--- Task ---
Update the lines below so every "series" becomes "data set", with nothing else changed, and leave the pictures out.

--- Entries shown ---
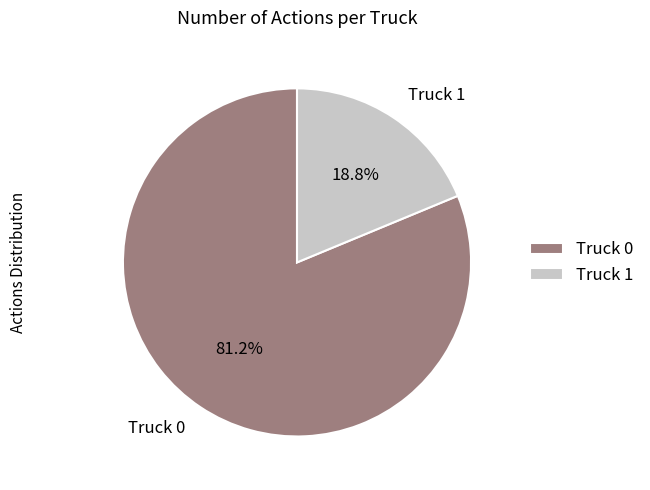

What percentage do Truck 1 and Truck 0 together represent?

100.0%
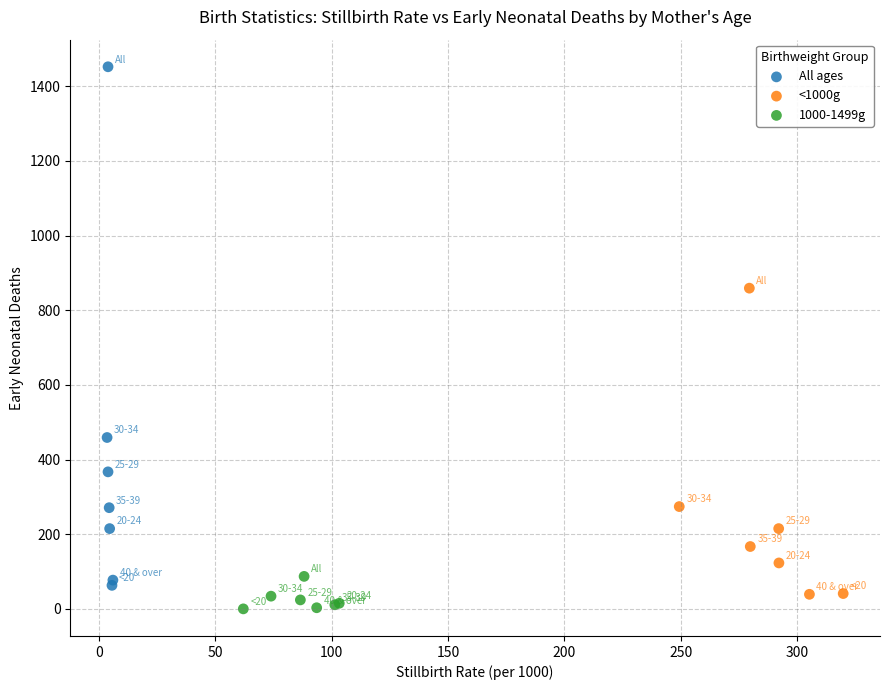

Which series reaches the maximum Y coordinate?

All ages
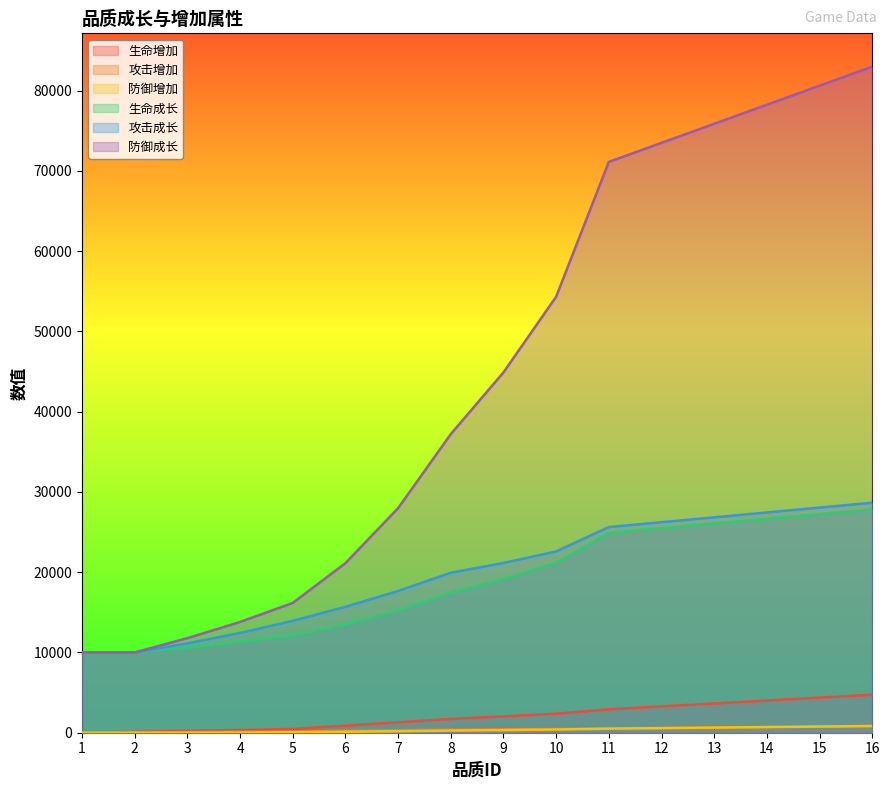

Which category has the lowest value in the 防御增加 series?

1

--- Answer box ---
What percentage do Truck 1 and Truck 0 together represent?

100.0%

Which data set reaches the maximum Y coordinate?

All ages

Which category has the lowest value in the 防御增加 data set?

1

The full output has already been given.